**Task to carry out:** Render the items from the start through the line containing "einem 2K-Silikon ausgegossen." as a Markdown table with the columns Row and Line, where Row numbers each line. Leave out any blank lines.

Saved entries
━━━━━━━━

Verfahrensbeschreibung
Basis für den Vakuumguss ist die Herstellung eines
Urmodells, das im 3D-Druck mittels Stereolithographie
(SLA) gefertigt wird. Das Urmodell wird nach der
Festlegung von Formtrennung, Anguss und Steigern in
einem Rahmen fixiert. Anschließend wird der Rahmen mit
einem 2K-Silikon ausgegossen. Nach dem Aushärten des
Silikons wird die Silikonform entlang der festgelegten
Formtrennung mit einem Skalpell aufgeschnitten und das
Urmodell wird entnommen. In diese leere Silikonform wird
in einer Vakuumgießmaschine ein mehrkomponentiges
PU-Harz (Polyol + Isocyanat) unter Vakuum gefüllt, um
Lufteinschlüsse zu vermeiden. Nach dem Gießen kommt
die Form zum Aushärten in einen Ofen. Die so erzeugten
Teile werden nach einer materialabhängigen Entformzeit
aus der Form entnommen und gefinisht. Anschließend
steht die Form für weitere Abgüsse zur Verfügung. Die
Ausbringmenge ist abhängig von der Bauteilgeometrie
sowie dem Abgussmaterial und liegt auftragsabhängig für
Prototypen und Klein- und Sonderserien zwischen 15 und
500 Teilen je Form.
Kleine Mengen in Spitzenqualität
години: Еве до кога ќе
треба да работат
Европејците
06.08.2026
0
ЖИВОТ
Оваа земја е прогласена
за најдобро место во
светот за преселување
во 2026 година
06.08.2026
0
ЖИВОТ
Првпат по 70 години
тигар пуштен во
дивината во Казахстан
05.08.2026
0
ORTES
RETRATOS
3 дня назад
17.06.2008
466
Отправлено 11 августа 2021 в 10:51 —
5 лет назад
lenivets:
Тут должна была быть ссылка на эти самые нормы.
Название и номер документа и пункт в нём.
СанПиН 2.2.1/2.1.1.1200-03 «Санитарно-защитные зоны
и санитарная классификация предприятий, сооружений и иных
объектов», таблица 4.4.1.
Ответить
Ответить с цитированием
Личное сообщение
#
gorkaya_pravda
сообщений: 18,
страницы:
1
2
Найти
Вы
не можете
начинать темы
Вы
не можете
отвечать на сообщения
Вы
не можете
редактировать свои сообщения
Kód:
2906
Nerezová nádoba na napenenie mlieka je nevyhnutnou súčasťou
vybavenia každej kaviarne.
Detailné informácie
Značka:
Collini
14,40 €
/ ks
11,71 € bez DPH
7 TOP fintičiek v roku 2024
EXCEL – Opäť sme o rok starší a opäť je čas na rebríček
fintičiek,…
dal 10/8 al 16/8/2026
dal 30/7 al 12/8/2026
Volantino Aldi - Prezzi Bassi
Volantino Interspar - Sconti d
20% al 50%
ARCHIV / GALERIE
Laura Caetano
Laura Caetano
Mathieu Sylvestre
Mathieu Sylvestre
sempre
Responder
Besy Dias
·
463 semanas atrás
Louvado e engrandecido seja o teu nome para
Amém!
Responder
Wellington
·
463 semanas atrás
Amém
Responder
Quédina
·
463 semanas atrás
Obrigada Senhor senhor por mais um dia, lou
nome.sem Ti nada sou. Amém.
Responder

━━━━━━━━

**Answer below:**
| Row | Line |
|---|---|
| 1 | Verfahrensbeschreibung |
| 2 | Basis für den Vakuumguss ist die Herstellung eines |
| 3 | Urmodells, das im 3D-Druck mittels Stereolithographie |
| 4 | (SLA) gefertigt wird. Das Urmodell wird nach der |
| 5 | Festlegung von Formtrennung, Anguss und Steigern in |
| 6 | einem Rahmen fixiert. Anschließend wird der Rahmen mit |
| 7 | einem 2K-Silikon ausgegossen. Nach dem Aushärten des |